Старый Фин-Ляляев уходит. Он поднимается на этаж к канадцу — открывает дверь, просовывает голову. Канадец пьян. Ему нужна водка, а привезенные джинсы он уже продал. Он продал все, что мог. Кое-что продал прямо с себя. А как добыть еще водки?.. Он пьян и зол. Он видит лысеющую башку Фин-Ляляева и тяжело бормочет:
— Опять эти русские…
Возле комиссионного магазина сегодня людно. У Игоря Петровича в руках сумка — в сумке прекрасный канадский свитер и джинсы.
— Привет, Жорик, — окликает его из толпы ловкий и удачливый спекулянт Шапокляк. Кличка Жорик утвердилась за Игорем Петровичем недавно, она ему совсем не нравится, но тут никак не пожалуешься.
Игорь Петрович голоден и зол. Он подходит к толкающимся людишкам. Но покупателя как отрезало. Даже не смотрят, заразы. И все же хороший товар — это хороший товар: джинсы проданы. Барыш небольшой, но барыш.

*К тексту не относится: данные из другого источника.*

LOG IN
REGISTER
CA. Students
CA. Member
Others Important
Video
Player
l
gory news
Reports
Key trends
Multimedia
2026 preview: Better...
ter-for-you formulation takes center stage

— Что у тебя, Жорик? Ого! — издевательски подсмеивается Шапокляк. Измывается над неумелым.
— Отстань, — вяло бросает Игорь Петрович.
— Пиво пойдем пить через часок?
— Отстань, говорю.
Игорь Петрович утомился — недалеко от входа в комиссионный магазин он садится на скамейку и думает. Есть хочется невыносимо, но тут спешить нельзя, нужна столовая подешевле — кто знает, сколько ему жить на полученные за джинсы рубли, а их еще придется делить с Фин-Ляляевым.